After all this time, things have finally become clear. The U.S. oil industry has two sides, and only two. One side thinks its customers should pay higher taxes on oil and gas, especially oil, so the federal government can make more money. The other side includes sinister special interests that care only about their own pocketbooks and nothing about deficit reduction.
It used to seem as though the industry represented a tangle of views and opinions, generally reflecting the complex commercial interests characteristic of any group of corporations. It used to seem as though all corporations were special interests inasmuch as they mostly tended to their business. It used to seem as though commercial pursuit of this type wasn't such a bad thing. To the contrary: There are good companies and bad companies. Good companies obey their political guardians; bad companies pursue their special interests. Things sure have become simpler since Bill Clinton became President.
MAKING A LIST
Treasury Sec. Lloyd Bentsen is making a list, checking it twice, gonna find out who's naughty and nice. Nice oil companies support the Clinton energy tax. Naughty companies don't care anything about deficit reduction. The administration rewards nice companies by returning their telephone calls. It punishes naughty companies by ignoring them. Some call this hardball politics.

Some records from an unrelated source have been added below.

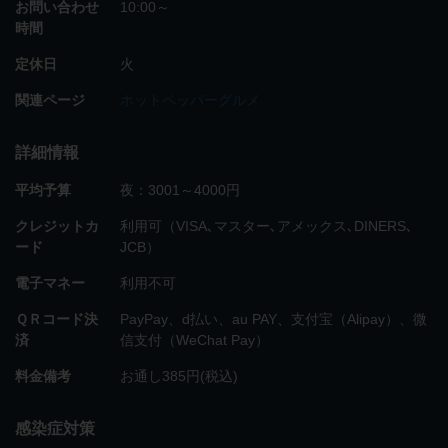
お問い合わせ
10:00～
時間
定休日
火
関連ページ
ホットペッパーグルメ
詳細情報
平均予算
夜：3001～4000円
クレジットカ
利用可（VISA､マスター､アメックス､DINERS､
ード
JCB）
電子マネー
利用不可
ＱＲコード決
PayPay、d払い、au PAY、支付宝（Alipay）、微
済
信支付（WeChat Pay）
料金備考
お通し385円(税込)
感染症対策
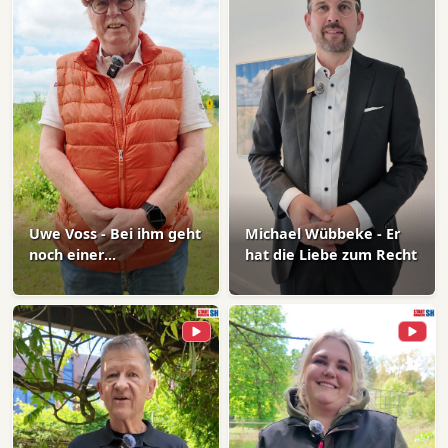
Uwe Voss - Bei ihm geht
Michael Wübbeke - Er
noch einer...
hat die Liebe zum Recht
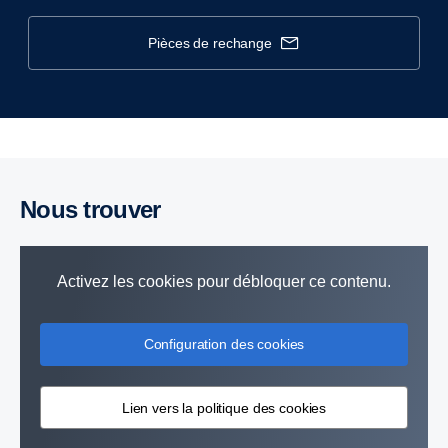
pièces de rechange
Nous trouver
Activez les cookies pour débloquer ce contenu.
Configuration des cookies
Lien vers la politique des cookies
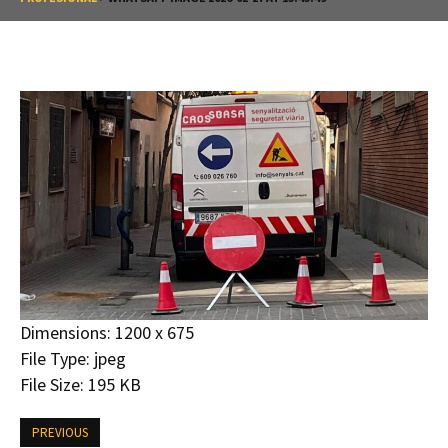
Dimensions:
1200 x 675
File Type:
jpeg
File Size:
195 KB
PREVIOUS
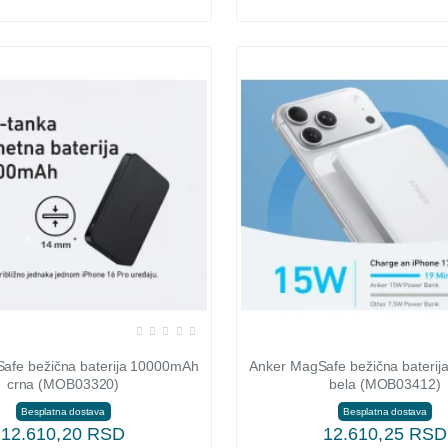
afe bežična baterija 10000mAh
Anker MagSafe bežična bateri
crna (MOB03320)
bela (MOB03412)
Besplatna dostava
Besplatna dostava
12.610,20 RSD
12.610,25 RSD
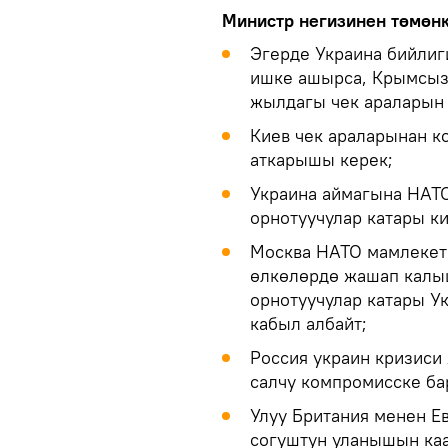
Министр негизинен төмөнк
Эгерде Украина бийли
ишке ашырса, Крымсыз 
жылдагы чек араларын 
Киев чек араларынан к
аткарышы керек;
Украина аймагына НАТО
орнотуучулар катары к
Москва НАТО мамлекет
өлкөлөрдө жашап калы
орнотуучулар катары У
кабыл албайт;
Россия украин кризиси
салчу компромисске ба
Улуу Британия менен 
согуштун уланышын ка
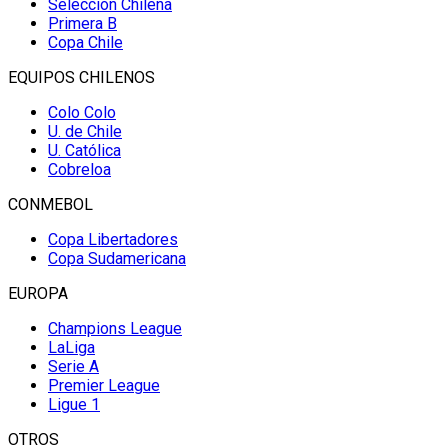
Selección Chilena
Primera B
Copa Chile
EQUIPOS CHILENOS
Colo Colo
U. de Chile
U. Católica
Cobreloa
CONMEBOL
Copa Libertadores
Copa Sudamericana
EUROPA
Champions League
LaLiga
Serie A
Premier League
Ligue 1
OTROS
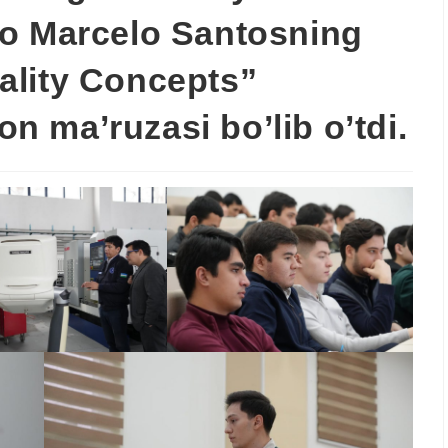
no Marcelo Santosning
ality Concepts”
 ma’ruzasi bo’lib o’tdi.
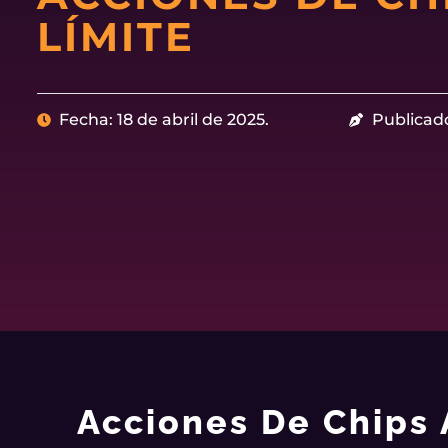
LÍMITE
Fecha: 18 de abril de 2025.
Publicad
Acciones De Chips 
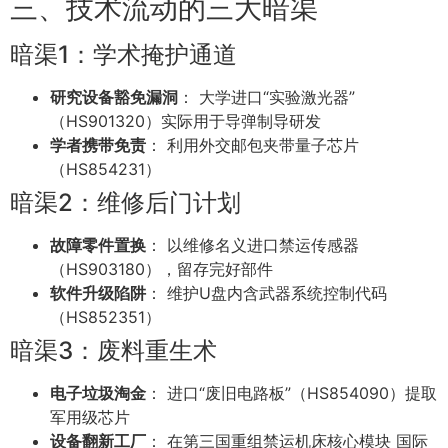
三、技术流动的三大暗渠
暗渠1：学术掩护通道
研究设备豁免漏洞
： 大学进口“实验激光器”
（HS901320）实际用于导弹制导研发
学者携带免责
： 利用外交邮包夹带量子芯片
（HS854231）
暗渠2：维修后门计划
故障零件置换
： 以维修名义进口禁运传感器
（HS903180），留存完好部件
软件升级陷阱
： 维护U盘内含武器系统控制代码
（HS852351）
暗渠3：废料重生术
电子垃圾淘金
： 进口“废旧电路板”（HS854090）提取
军用级芯片
设备翻新工厂
： 在第三国重组禁运机床核心模块 国际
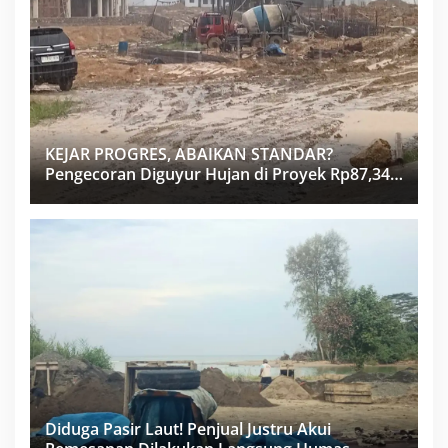
KEJAR PROGRES, ABAIKAN STANDAR?
Pengecoran Diguyur Hujan di Proyek Rp87,34
Miliar Sukma Nias, Konsultan, Pengawas dan
PPK Bungkam
Diduga Pasir Laut! Penjual Justru Akui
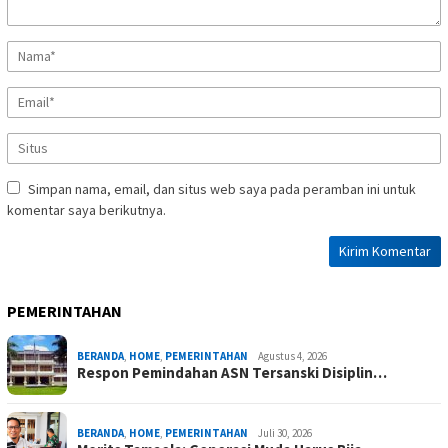
Simpan nama, email, dan situs web saya pada peramban ini untuk
komentar saya berikutnya.
PEMERINTAHAN
BERANDA
,
HOME
,
PEMERINTAHAN
Agustus 4, 2026
Respon Pemindahan ASN Tersanski Disiplin…
BERANDA
,
HOME
,
PEMERINTAHAN
Juli 30, 2026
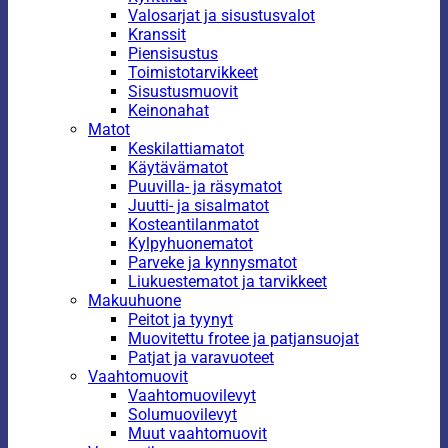
Valosarjat ja sisustusvalot
Kranssit
Piensisustus
Toimistotarvikkeet
Sisustusmuovit
Keinonahat
Matot
Keskilattiamatot
Käytävämatot
Puuvilla- ja räsymatot
Juutti- ja sisalmatot
Kosteantilanmatot
Kylpyhuonematot
Parveke ja kynnysmatot
Liukuestematot ja tarvikkeet
Makuuhuone
Peitot ja tyynyt
Muovitettu frotee ja patjansuojat
Patjat ja varavuoteet
Vaahtomuovit
Vaahtomuovilevyt
Solumuovilevyt
Muut vaahtomuovit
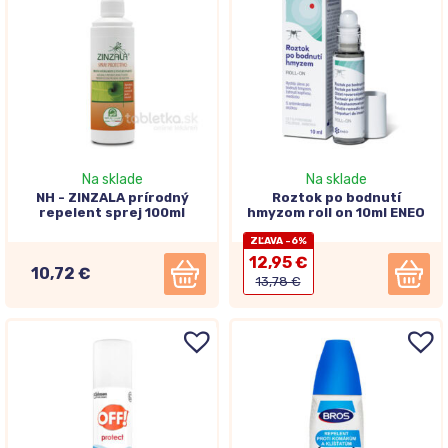
Na sklade
Na sklade
NH - ZINZALA prírodný
Roztok po bodnutí
repelent sprej 100ml
hmyzom roll on 10ml ENEO
ZĽAVA -6%
12,95 €
10,72 €
13,78 €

If so, it belongs in the little league. The world does not divide so neatly between the good and the bad. Issues do not always fit into neat categories. And democracy is supposed to accommodate dissent.
It is possible to oppose the Clinton plan and still support deficit reduction. The choice is not between supporting Clinton and doing nothing about the deficit, as the President so often suggests.
It is even possible to think that the Clinton plan will make the federal deficit grow. A glance at recent history, during which several tax hikes have failed to stop deficit growth, should at least raise doubts about revenues likely to accrue from more taxes and about the government's ability to control its spendthrift urges.
It is possible, therefore, to fear that the Clinton proposal will do nothing but hurt the U.S. economy. And not one commercial, special-interest string attaches to this view.
What if Clinton's doubters are correct? What if higher marginal tax rates suppress economic activity, divert top incomes into shelters, and shrink the tax base? What if revenues stagnate, new spending programs replace superficial cuts taking place now, and the deficit keeps growing? The U.S. economy-workers, consumers, people-will have undertaken huge sacrifice for naught. It has happened before. And government keeps coming back, asking for more.
Clinton will have no such contrary talk. And the game he has dispatched Bentsen to play with oil companies makes his trademark confidence look like juvenile arrogance. In the U.S. capital, this is hardly unique, but national interests are at stake. A little adult caution would be refreshing.
SUCKER'S GAME
Oil companies must not get caught in this sucker's game. Those that somehow see economic benefit in Clinton's program should support it. Companies that see economic poison in the proposal should vigorously oppose it. The hope here is that the latter group will prevail.
What companies must not do is lend coy support to a proposal they know to be flawed for the sake of precious "access" or, worse, to stay off Bentsen's naughty list. Companies will answer to their customers for the possible outcome of such corporate realpolitik, and the nation will suffer because of it.